A joke from DEVINE INTERVENTION

DEVINE INTERVENTION has two main characters, a sixteen-year-old named Heidi, and her perpetually seventeen-year-old guardian angel, Jerome Hancock.

Jerome always dreamed of cutting an album--or several--with his totally awesome cousin Mike. This is what he planned to put on the cover. (Thanks to my excellent husband Adam, who made the art.)

I love the subtitle of the album, even though it's not part of the book. It's a nod to redundant album titles (Foghat by Foghat), which Adam and I find hilarious. And it also reminds me of a list we used to keep when we were first dating: Last Names We'd Rather Not Have.

"Hancock" was on it, for reasons I won't mention but that can be figured out by anyone with a similarly blue sense of humor. (And I'm truly sorry to anyone whose last name is Hancock. You can make fun of my last name all you want.)

Lately I've been asked a couple of times how I thought of X or Y detail in the book--things that seem impossibly off the wall, or evidence of some extra form of creativity.

For me, it's not really like that. Some of the most unexpected details come from the plain old life I've lived. Keeping that list of unfortunate last names was a way that Adam and I created our own secret language back then. And while that sounds a big gag-worthy, secret languages don't have to be all schmoopy and cute. Favorite songs, favorite meals, shared experience that were so awful they become funny ... these things stitch us together.

That lack of spark people sometimes complain about when they're set up on dates--I think this is just the sign that two people don't speak each other's languages. It's not to say they can't be learned, but it's so much more exciting when it happens all of its own accord.
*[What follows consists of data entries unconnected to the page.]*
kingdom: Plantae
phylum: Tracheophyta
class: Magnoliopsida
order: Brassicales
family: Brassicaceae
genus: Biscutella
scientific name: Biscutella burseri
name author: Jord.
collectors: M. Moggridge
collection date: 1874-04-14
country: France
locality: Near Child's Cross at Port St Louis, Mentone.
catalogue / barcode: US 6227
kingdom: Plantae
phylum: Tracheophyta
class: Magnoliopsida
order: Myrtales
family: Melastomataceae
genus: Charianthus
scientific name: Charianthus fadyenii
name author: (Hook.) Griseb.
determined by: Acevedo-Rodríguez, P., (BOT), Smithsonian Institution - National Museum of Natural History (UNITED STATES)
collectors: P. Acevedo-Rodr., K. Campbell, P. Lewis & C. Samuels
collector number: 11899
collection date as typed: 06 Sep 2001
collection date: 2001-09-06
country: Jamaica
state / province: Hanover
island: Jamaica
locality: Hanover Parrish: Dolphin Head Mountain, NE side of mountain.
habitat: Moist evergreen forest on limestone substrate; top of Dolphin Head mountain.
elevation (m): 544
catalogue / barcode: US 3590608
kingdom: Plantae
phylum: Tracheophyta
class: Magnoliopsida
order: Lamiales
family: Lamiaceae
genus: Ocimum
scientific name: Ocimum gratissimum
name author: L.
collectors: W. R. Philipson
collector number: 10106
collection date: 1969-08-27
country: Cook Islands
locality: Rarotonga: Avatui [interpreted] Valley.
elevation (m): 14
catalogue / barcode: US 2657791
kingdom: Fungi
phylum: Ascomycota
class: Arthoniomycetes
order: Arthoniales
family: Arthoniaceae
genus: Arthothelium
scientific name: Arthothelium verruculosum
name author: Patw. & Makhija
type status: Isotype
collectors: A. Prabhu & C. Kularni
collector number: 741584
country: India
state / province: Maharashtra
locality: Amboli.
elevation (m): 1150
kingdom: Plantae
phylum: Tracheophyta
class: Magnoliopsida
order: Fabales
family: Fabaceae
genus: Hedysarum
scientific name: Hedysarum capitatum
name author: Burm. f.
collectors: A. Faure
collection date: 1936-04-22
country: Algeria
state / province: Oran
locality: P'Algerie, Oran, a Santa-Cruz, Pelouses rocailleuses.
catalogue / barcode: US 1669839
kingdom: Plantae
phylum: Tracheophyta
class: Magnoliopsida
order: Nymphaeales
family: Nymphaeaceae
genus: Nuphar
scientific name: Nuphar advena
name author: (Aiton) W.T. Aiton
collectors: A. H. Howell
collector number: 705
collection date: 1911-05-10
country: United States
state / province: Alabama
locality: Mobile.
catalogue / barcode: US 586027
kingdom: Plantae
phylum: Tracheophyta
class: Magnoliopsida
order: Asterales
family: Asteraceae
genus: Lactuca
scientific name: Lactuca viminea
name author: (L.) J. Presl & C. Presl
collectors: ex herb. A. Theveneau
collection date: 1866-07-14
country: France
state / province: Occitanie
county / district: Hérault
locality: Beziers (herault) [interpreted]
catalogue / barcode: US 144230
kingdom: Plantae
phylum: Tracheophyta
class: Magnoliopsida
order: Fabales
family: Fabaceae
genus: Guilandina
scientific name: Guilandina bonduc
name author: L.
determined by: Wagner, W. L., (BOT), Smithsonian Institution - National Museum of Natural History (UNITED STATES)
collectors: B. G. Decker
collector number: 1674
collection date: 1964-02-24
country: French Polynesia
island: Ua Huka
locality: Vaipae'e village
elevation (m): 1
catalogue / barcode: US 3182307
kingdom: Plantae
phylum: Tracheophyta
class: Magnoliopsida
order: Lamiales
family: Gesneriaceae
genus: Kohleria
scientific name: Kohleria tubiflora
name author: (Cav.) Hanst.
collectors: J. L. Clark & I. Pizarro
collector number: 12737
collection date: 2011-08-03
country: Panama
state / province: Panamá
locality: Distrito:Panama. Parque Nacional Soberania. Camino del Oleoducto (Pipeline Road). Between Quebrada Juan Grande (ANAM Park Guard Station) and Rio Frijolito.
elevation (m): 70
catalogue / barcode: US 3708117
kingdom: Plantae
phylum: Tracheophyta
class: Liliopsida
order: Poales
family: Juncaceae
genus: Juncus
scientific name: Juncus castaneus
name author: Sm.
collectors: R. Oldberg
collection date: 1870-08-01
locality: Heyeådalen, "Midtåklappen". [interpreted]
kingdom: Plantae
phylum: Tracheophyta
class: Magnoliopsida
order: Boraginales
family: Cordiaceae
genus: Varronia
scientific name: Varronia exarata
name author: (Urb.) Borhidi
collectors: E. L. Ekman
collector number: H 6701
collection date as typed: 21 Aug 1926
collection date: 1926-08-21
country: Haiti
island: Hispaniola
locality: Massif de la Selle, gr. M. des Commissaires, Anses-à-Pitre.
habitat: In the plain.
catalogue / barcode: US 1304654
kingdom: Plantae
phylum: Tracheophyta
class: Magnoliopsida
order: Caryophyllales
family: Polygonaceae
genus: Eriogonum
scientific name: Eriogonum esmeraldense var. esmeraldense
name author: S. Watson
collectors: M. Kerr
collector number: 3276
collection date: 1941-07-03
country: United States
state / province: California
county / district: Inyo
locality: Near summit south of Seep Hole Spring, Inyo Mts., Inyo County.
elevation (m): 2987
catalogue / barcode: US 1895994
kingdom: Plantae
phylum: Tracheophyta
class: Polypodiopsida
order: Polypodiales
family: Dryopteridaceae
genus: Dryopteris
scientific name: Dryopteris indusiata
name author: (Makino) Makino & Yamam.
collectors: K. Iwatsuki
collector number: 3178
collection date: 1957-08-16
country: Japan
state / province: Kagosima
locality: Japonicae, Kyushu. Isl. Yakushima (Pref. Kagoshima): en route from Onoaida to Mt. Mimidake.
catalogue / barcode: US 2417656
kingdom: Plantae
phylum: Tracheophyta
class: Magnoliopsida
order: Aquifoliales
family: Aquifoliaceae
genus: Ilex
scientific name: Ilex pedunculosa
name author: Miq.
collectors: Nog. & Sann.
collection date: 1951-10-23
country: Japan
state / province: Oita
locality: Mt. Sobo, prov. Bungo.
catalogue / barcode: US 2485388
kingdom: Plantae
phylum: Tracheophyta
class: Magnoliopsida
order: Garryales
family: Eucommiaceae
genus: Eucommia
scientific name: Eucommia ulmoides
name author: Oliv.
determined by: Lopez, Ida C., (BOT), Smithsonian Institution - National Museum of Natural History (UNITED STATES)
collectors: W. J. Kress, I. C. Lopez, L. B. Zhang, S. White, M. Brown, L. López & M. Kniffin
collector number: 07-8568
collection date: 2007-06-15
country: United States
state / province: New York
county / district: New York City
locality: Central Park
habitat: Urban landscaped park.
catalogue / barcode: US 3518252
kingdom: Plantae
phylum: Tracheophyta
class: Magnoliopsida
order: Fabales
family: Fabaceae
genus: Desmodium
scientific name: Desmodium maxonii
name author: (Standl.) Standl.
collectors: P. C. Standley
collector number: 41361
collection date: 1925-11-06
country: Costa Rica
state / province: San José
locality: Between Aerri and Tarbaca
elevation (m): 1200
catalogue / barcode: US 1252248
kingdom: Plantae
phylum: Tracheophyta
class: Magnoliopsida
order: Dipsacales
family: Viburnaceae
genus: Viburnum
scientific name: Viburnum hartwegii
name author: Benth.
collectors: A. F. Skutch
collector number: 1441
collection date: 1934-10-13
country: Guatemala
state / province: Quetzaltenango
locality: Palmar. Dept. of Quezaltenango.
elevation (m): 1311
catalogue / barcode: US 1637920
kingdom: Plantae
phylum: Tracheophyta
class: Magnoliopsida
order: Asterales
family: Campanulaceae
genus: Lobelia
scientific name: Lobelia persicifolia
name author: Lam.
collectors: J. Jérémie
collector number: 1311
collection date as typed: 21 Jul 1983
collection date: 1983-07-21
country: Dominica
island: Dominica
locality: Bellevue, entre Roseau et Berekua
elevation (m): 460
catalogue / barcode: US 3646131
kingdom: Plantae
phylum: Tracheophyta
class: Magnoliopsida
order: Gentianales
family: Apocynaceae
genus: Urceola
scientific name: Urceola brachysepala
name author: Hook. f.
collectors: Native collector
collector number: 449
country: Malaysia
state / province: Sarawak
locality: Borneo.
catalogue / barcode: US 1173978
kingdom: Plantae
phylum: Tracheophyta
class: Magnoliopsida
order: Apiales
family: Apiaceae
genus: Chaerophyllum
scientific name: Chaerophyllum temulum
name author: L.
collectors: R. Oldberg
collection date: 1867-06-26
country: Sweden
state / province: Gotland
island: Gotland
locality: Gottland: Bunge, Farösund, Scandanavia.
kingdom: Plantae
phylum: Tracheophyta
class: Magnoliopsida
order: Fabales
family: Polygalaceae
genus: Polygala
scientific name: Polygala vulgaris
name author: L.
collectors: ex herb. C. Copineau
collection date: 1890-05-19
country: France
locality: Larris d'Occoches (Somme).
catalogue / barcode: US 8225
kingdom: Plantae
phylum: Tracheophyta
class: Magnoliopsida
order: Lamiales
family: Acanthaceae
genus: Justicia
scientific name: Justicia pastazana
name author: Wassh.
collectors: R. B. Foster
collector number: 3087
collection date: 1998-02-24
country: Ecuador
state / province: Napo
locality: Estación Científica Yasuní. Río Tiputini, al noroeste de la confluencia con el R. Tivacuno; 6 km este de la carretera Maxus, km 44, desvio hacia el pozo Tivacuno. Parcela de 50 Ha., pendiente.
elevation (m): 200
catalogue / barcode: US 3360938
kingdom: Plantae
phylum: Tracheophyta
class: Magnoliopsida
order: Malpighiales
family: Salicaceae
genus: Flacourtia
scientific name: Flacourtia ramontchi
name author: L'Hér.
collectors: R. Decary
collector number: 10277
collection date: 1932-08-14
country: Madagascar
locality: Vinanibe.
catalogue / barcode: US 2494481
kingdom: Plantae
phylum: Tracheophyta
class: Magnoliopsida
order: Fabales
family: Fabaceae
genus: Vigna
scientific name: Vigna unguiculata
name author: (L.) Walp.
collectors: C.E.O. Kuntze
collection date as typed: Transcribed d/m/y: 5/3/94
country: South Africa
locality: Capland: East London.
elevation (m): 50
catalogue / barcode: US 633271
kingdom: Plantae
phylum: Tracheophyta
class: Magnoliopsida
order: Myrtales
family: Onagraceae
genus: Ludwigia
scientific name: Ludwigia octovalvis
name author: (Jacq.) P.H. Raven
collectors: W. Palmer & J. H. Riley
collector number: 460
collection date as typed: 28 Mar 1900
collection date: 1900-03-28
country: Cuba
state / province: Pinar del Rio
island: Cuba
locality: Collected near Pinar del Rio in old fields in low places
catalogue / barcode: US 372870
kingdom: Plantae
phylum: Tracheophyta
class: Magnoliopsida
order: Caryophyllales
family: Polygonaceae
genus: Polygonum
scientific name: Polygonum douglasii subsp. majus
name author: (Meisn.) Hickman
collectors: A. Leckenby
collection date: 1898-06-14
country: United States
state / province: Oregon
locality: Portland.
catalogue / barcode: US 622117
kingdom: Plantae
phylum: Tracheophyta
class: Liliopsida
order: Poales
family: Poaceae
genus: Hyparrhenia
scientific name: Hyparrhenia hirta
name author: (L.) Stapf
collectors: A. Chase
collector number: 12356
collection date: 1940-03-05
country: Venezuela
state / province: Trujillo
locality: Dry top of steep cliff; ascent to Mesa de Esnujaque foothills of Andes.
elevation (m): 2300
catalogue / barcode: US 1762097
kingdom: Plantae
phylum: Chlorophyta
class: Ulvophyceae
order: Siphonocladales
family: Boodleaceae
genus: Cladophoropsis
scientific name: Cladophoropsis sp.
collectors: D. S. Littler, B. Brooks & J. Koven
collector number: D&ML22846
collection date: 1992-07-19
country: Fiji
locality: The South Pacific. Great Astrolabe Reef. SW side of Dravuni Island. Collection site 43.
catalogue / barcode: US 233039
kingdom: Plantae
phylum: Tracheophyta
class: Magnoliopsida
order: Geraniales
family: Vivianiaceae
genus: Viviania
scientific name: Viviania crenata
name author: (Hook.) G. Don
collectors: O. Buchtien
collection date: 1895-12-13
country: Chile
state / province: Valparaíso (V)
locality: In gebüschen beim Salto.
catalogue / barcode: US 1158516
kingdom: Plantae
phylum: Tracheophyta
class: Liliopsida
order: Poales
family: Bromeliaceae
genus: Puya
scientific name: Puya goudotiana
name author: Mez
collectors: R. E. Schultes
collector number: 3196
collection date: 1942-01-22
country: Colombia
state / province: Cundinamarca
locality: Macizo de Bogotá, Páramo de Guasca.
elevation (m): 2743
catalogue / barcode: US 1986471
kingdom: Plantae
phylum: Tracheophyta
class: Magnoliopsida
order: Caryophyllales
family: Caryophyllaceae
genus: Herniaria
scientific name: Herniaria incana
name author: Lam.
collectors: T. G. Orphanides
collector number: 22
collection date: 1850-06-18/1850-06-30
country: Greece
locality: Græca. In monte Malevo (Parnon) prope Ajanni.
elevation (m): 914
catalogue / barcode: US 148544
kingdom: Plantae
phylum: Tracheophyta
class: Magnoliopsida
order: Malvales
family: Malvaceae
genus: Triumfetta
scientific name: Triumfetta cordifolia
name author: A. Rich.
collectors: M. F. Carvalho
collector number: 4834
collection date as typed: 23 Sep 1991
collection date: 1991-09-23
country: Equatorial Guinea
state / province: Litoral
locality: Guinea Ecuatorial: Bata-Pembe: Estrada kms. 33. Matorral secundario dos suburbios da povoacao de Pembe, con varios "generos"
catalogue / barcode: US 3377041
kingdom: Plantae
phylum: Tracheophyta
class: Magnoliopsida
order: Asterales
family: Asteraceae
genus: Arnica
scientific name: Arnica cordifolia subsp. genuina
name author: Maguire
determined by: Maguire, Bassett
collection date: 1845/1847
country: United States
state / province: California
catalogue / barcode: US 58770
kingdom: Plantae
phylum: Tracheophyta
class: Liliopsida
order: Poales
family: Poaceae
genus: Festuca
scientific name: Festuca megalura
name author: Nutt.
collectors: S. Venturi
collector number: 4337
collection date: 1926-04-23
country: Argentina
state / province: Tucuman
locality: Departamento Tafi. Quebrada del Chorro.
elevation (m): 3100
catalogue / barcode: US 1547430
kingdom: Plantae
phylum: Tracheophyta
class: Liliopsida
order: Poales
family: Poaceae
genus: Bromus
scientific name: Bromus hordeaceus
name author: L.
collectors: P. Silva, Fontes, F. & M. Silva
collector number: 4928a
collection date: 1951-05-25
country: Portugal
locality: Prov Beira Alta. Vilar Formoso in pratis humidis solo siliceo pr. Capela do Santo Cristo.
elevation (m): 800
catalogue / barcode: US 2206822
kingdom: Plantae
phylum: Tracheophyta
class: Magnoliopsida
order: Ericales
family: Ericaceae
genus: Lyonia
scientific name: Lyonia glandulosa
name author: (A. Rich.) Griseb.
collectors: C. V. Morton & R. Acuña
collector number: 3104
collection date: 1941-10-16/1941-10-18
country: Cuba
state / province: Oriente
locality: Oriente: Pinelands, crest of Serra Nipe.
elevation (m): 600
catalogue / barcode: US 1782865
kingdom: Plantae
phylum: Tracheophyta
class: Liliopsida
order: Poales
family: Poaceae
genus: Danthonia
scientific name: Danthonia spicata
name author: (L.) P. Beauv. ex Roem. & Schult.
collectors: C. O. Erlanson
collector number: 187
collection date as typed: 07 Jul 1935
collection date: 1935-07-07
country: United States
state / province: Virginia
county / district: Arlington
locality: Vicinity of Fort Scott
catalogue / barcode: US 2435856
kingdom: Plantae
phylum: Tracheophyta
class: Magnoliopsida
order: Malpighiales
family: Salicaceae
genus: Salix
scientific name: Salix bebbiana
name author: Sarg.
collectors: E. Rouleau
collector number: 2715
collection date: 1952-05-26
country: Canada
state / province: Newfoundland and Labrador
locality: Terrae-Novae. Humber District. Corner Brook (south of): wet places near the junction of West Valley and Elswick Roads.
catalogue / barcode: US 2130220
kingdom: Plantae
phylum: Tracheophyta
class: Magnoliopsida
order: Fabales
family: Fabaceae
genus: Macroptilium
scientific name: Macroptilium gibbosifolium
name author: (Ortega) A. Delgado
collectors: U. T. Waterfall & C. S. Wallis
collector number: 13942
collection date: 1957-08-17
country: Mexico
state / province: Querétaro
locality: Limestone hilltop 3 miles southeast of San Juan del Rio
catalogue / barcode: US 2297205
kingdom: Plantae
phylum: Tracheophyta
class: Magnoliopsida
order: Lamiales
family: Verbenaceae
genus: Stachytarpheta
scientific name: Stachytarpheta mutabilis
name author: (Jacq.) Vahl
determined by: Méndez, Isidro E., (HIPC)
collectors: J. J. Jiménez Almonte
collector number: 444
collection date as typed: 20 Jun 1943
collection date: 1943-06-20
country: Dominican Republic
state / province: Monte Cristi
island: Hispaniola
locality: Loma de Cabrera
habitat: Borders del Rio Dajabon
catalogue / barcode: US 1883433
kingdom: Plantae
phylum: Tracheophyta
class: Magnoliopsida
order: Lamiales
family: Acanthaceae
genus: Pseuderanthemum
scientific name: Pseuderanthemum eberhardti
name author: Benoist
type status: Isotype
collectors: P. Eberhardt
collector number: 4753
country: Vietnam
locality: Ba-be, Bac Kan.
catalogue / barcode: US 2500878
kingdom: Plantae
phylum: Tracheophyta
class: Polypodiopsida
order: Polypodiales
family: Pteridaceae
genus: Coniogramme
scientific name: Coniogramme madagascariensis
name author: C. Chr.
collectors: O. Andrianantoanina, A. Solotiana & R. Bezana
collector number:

And I like thinking of it this way, the secret language, the shared way you see the world, is a spark. When you're lucky, it combusts and is a source of lifelong warmth.

Anyway (gosh, I do go on), using this particular detail in a story lets me (I hope) entertain readers as I weave an otherwise invisible message to my husband into the text. Because it's a small detail I truly love, it helps me make my characters more vivid and lovable. So that's it. There's no magic to it. Just a bit of love.